Find the word "evenodd" in the records and copy every line where it occurs.

------------

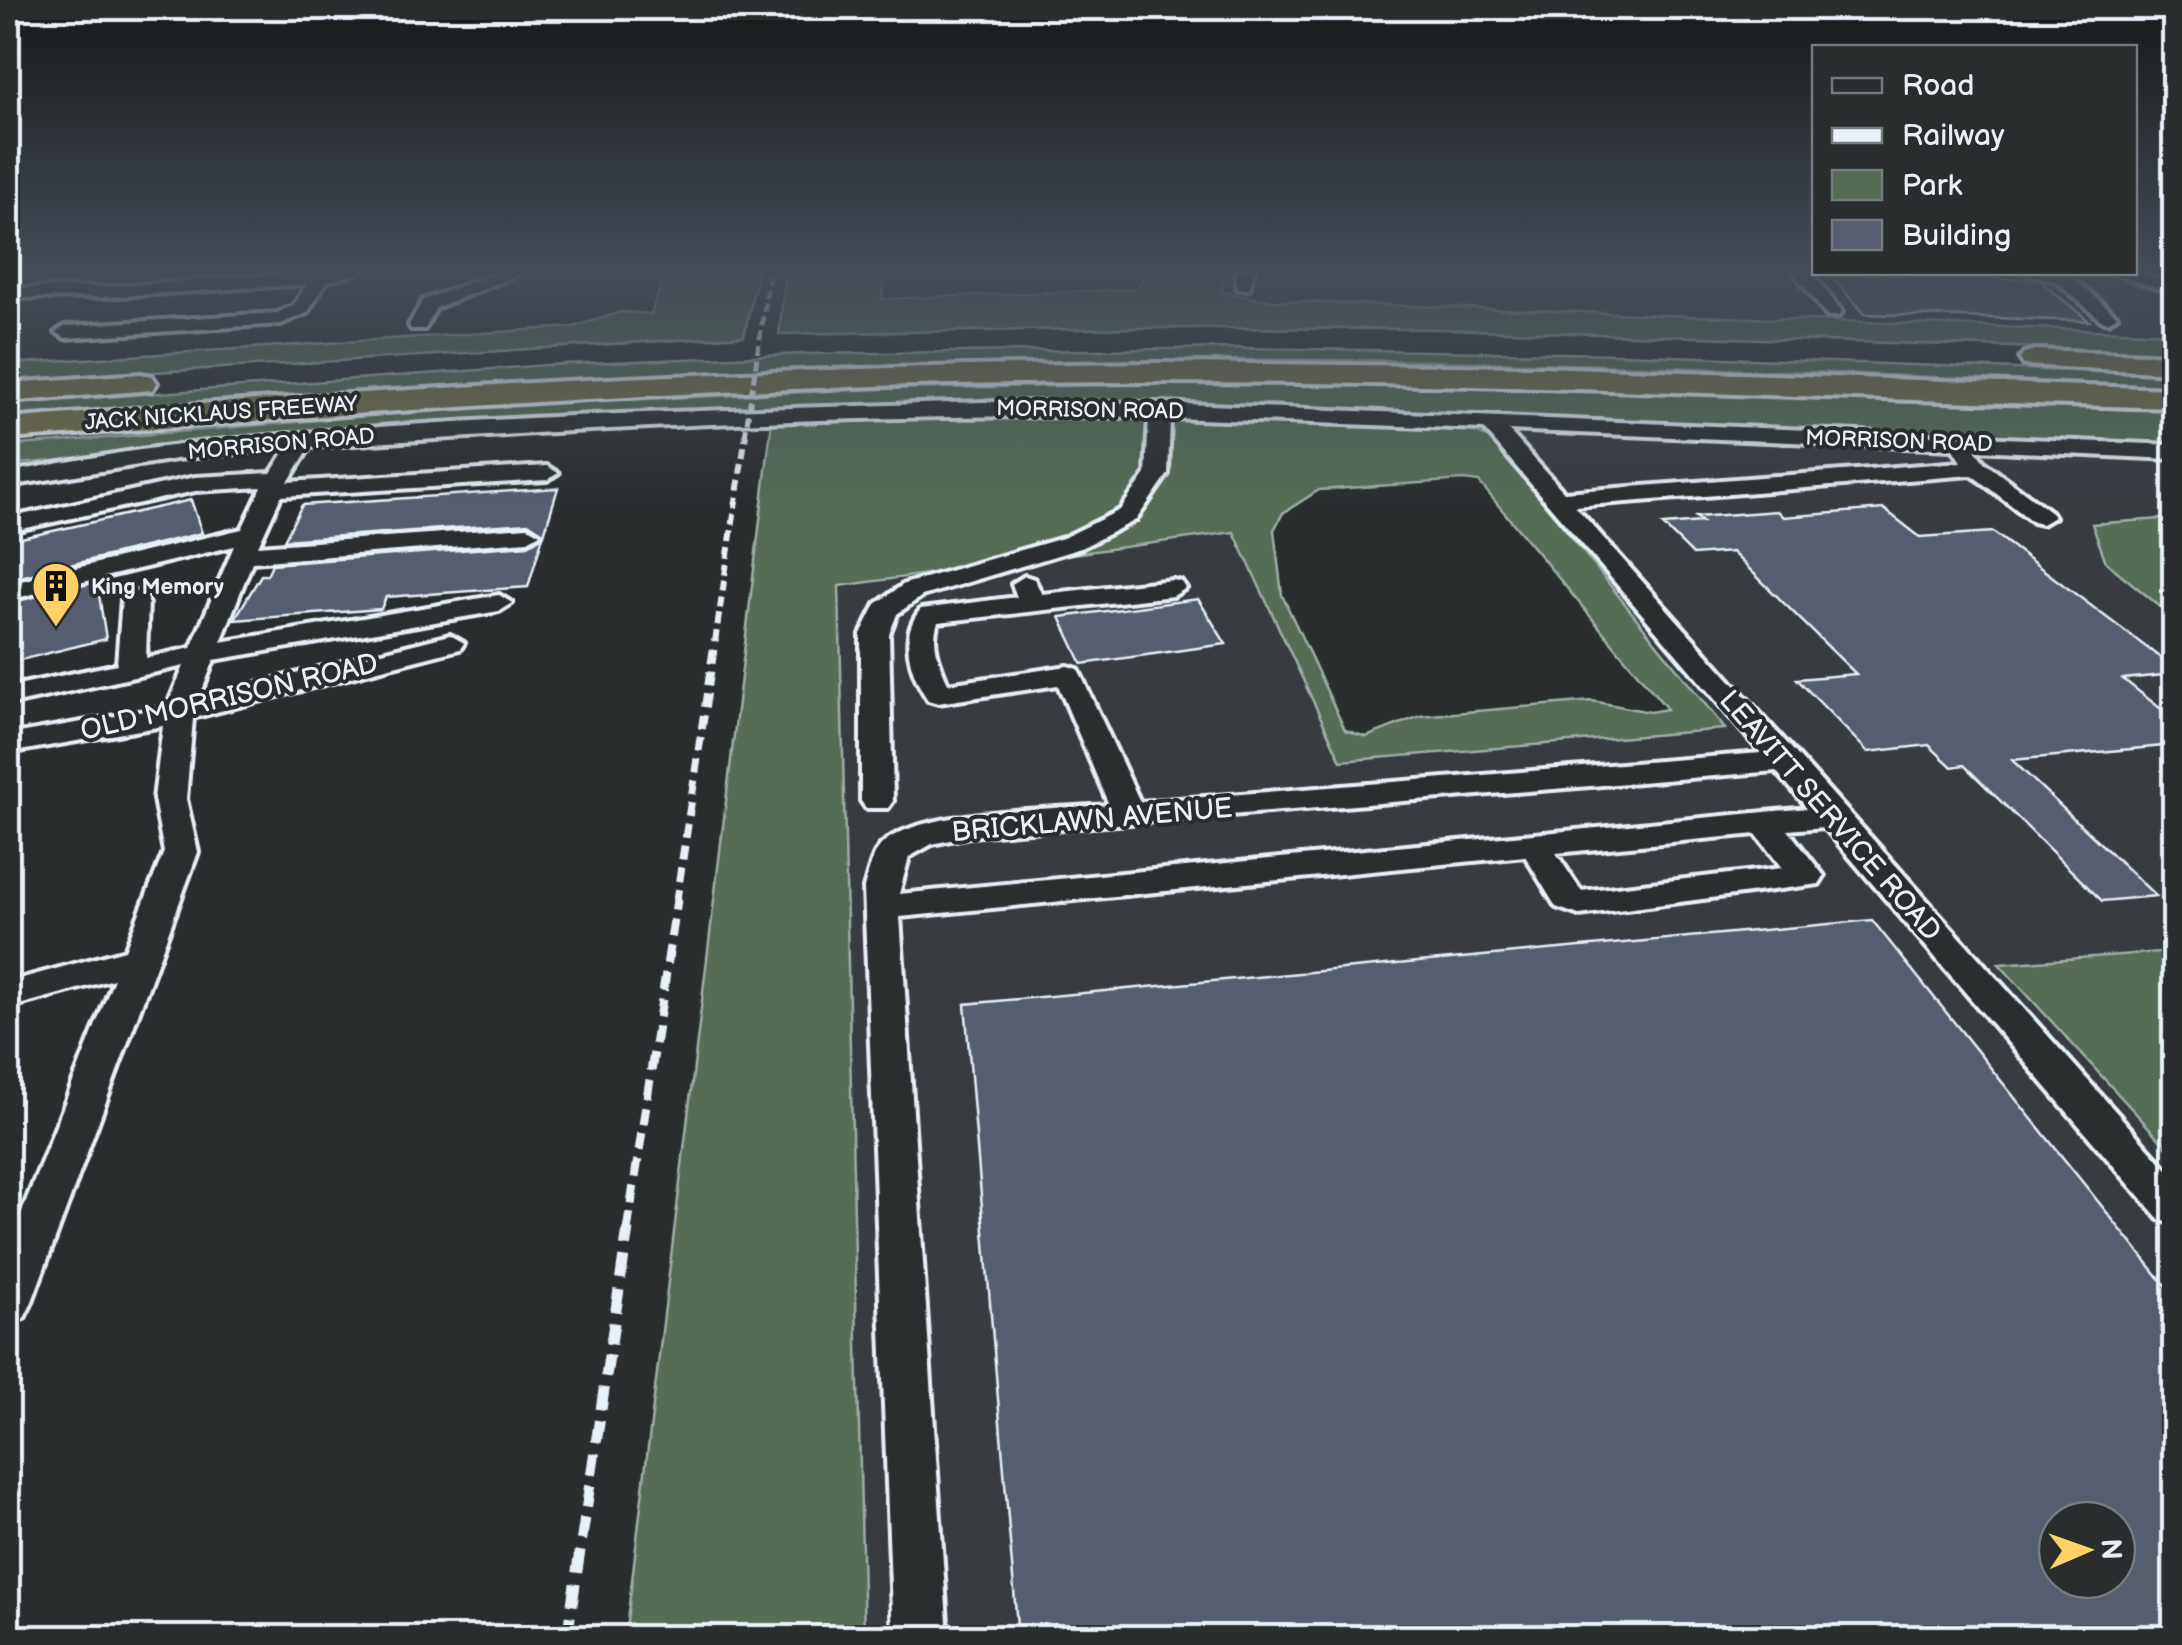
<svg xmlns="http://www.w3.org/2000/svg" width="2182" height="1645" font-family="'Balsamiq Sans',sans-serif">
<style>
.built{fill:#373b41;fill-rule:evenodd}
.green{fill:#566c57;stroke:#9faea8;stroke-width:2.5;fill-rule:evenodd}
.building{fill:#555d6e;stroke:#e8f1f8;stroke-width:2.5;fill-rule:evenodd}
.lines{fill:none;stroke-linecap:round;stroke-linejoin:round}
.minor-casing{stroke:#e8f1f8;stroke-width:8}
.highway-casing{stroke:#e8f1f8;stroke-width:8}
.minor{fill:#2a2d2e;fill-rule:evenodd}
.highway{fill:#716d4b;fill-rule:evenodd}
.rail-far4{stroke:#e8f1f8;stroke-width:5;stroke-dasharray:9 5;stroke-linecap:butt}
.rail-far3{stroke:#e8f1f8;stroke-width:6;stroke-dasharray:11 6;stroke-linecap:butt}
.rail-far2{stroke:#e8f1f8;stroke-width:8;stroke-dasharray:14 8;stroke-linecap:butt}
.rail-far1{stroke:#e8f1f8;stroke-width:9;stroke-dasharray:18 9;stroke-linecap:butt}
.rail{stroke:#e8f1f8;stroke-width:11;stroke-dasharray:22 11;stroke-linecap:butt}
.labels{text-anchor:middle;stroke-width:8;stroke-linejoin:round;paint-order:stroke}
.far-street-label{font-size:22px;fill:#e8f1f8;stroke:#2a2d2e}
.far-poi-label{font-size:22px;font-weight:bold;fill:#e8f1f8;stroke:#2a2d2e;text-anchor:start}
.street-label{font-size:28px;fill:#e8f1f8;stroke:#2a2d2e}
</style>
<rect width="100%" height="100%" fill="#2a2d2e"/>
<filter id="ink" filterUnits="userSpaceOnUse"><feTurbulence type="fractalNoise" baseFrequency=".01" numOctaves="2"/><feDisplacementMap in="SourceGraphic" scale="20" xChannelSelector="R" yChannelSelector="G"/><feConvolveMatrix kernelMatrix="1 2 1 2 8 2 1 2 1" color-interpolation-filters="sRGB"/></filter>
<g filter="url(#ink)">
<g class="built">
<polygon points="1225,271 2174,271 2174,333 1271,301 1220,292"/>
<path d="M1474,415L2174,446V518L2092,525L2106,562L2174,618V951L2000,965L2174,1155V1637H864L838,586L1234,532L1342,761L1724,729ZM2057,1520H2117V1580H2057Z"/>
</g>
<g class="green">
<polygon points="666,271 758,271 744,336 8,381 8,364 573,327 621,312 651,314"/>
<polygon points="786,271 885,271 882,299 1137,289 1147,271 1225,271 1221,292 1271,301 2174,333 2174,352 1438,329 1143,328 779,334"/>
<path d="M1238,348L1621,354L2174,375V387C1855,374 1535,358 1216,360C812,363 409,383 8,419V404L562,364L804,354Z"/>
<polygon points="1179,384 1502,386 2174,410 2174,446 1259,404 1100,402 659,411 481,422 8,465 8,446 500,405 882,389"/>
<path d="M1095,413L1462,427L1493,439L1725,729L1341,761L1234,532L839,586L864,1637L625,1638L772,420ZM1464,480L1479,482L1667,709L1650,712L1592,701L1420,716L1366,737L1345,730L1282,595L1274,530L1283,513L1319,490Z"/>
<polygon points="2174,518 2174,618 2106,562 2092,524"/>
<polygon points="2174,951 2174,1155 1999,964"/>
</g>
<g class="building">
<polygon points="1829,274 2039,280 2089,321 1865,314"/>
<polygon points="558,488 544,534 528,523 284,540 302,505"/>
<polygon points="191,500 202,533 8,580 8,541"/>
<polygon points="1884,509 1920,537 1993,532 2174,668 2174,674 2123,679 2174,719 2174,745 2012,760 2156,896 2102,901 1964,765 1952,767 1929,745 1868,752 1797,679 1856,674 1732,552 1693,555 1663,525 1702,522 1696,517 1777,511 1783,517"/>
<polygon points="543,536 528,587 386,597 381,609 234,620 261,575 267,575 272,564 528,545"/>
<polygon points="97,582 106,639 8,663 8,603"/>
<polygon points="1198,599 1226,644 1082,664 1060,617"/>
<path d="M1872,920L2174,1296V1638H1018L965,1004ZM2057,1520H2117V1580H2057Z"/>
</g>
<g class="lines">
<g class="minor-casing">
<g id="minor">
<polygon points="327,271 363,271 326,282 307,313 280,324 65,338 56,332 65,326 277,313 294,305 307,284 104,297 8,298 8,288 104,287"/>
<polygon points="502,271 527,271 436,308 425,329 411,329 409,325 423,300"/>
<polygon points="1236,271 1254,271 1249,289 1237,289"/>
<polygon points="1793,271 1810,271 1842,312 1839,316 1827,316"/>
<polygon points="2022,272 2067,273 2117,316 2108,322 2101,320 2056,281"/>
<polygon points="2107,272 2134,272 2174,283 2174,293"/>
<path d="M982,402L1160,403L2174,445V459L1975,450L1985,463L2051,512L2054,517L2042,524L2033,522L1972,475L1575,506L2174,1177V1224L2159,1219L1824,827L1788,830L1824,876L1819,884L1579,915L1556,907L1525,856L900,917L948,1638H893L864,888C868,875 872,855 881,845C915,809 1058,809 1109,805L1058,685L938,703L928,700C910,673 898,636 921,609L1017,597L1012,584L1025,576L1034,579L1042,594L1173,580L1182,582L1186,588L1173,596L938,622C930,643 940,664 948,684L1068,666L1078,669L1140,802L1761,753L1484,429L1170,418L1168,474L1136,520L1081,548L922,596L897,614L889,634L893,801L888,808H866L861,801V634L876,604L904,584L1063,538L1120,510L1146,474L1149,417C869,412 589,429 310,447L288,482L547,466L558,473L547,480L281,496L258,546L528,527L540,534L528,541L252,562L221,642L499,595L512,603L499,611L214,660L199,698L450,635L464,643L460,649L193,718L186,799L198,852L31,1304L24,1318L8,1324V1247L114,979L8,1008V982L125,950L164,852L154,799L163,726L8,753V735L167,707L184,666L8,705V687L117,664L122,599L135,591L148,599L146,658L191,648L234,546L8,600V584L242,529L262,487L195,491L8,532V518L195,477L271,473L287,448L176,459L8,486V472C65,463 122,451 180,445C445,415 715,411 982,402ZM1508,430L1953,449L1961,462L1564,492ZM1776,771L1808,808L899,894L909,857L932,844L969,836ZM1756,834L1782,868L1581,891L1556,853Z"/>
</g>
</g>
<g class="highway-casing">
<g id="highway">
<polygon points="2035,350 2174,355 2174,373 2024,365 2020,359 2024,353"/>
<path d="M1161,363L1541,367L2174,389V408C1789,398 1405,377 1019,383C681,387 345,415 8,439V419C392,387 776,366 1161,363Z"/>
<polygon points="141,374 152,376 157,383 152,390 8,402 8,383"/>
</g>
</g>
<use href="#minor" class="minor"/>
<use href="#highway" class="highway"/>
<polyline class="rail-far4" points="745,436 770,271"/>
<polyline class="rail-far3" points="715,642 746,434"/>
<polyline class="rail-far2" points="676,903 715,640"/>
<polyline class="rail-far1" points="627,1231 677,900"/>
<polyline class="rail" points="567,1638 628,1229"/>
</g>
</g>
<linearGradient id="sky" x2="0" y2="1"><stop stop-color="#171919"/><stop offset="0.54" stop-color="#444c57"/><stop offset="1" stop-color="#444c57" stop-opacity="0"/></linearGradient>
<rect width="2182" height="502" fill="url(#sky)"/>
<defs>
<g id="building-pin" transform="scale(2.5)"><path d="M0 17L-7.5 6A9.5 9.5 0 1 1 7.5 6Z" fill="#ffd166" stroke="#2a2d2e"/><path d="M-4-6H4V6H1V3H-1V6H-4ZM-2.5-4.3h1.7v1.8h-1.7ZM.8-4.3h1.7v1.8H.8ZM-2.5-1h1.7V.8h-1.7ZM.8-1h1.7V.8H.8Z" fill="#111"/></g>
</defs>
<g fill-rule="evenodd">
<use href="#building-pin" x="56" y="586"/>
</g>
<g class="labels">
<g class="far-street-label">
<text transform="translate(1090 409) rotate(1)" y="8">MORRISON ROAD</text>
<text transform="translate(221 412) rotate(-4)" y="8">JACK NICKLAUS FREEWAY</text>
<text transform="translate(1899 440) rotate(2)" y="8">MORRISON ROAD</text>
<text transform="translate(281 443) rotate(-5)" y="8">MORRISON ROAD</text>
</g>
<g class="far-poi-label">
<text x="91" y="594">King Memory</text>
</g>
<g class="street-label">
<text transform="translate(229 696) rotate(-13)" y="10">OLD MORRISON ROAD</text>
<text transform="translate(1831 815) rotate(49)" y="10">LEAVITT SERVICE ROAD</text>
<text transform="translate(1092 819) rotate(-5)" y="10">BRICKLAWN AVENUE</text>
</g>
</g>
<rect width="2182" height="1645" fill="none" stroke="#2a2d2e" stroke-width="40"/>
<rect x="20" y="20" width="2142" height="1605" fill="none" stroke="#e8f1f8" stroke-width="4" filter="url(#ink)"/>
<rect x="1812" y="45" width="325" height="230" fill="#2a2d2e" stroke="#767b7f" stroke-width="2.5"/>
<rect x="1832" y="78" width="50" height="15" fill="#2a2d2e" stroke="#767b7f" stroke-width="2.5"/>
<text x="1902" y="95" font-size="30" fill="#e8f1f8">Road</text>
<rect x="1832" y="128" width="50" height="15" fill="#e8f1f8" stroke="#767b7f" stroke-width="2.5"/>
<text x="1902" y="145" font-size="30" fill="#e8f1f8">Railway</text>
<rect x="1832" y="170" width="50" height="30" fill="#566c57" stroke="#767b7f" stroke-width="2.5"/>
<text x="1902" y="195" font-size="30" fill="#e8f1f8">Park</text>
<rect x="1832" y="220" width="50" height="30" fill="#555d6e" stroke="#767b7f" stroke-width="2.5"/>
<text x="1902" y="245" font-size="30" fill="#e8f1f8">Building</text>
<g transform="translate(2087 1550) rotate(88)"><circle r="48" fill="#2a2d2e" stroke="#767b7f" stroke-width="2.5"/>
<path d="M0-8L18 38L0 25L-18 38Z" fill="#ffd166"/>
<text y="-15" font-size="28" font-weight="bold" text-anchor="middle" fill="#e8f1f8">N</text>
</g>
</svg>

------------

Task result:
.built{fill:#373b41;fill-rule:evenodd}
.green{fill:#566c57;stroke:#9faea8;stroke-width:2.5;fill-rule:evenodd}
.building{fill:#555d6e;stroke:#e8f1f8;stroke-width:2.5;fill-rule:evenodd}
.minor{fill:#2a2d2e;fill-rule:evenodd}
.highway{fill:#716d4b;fill-rule:evenodd}
<g fill-rule="evenodd">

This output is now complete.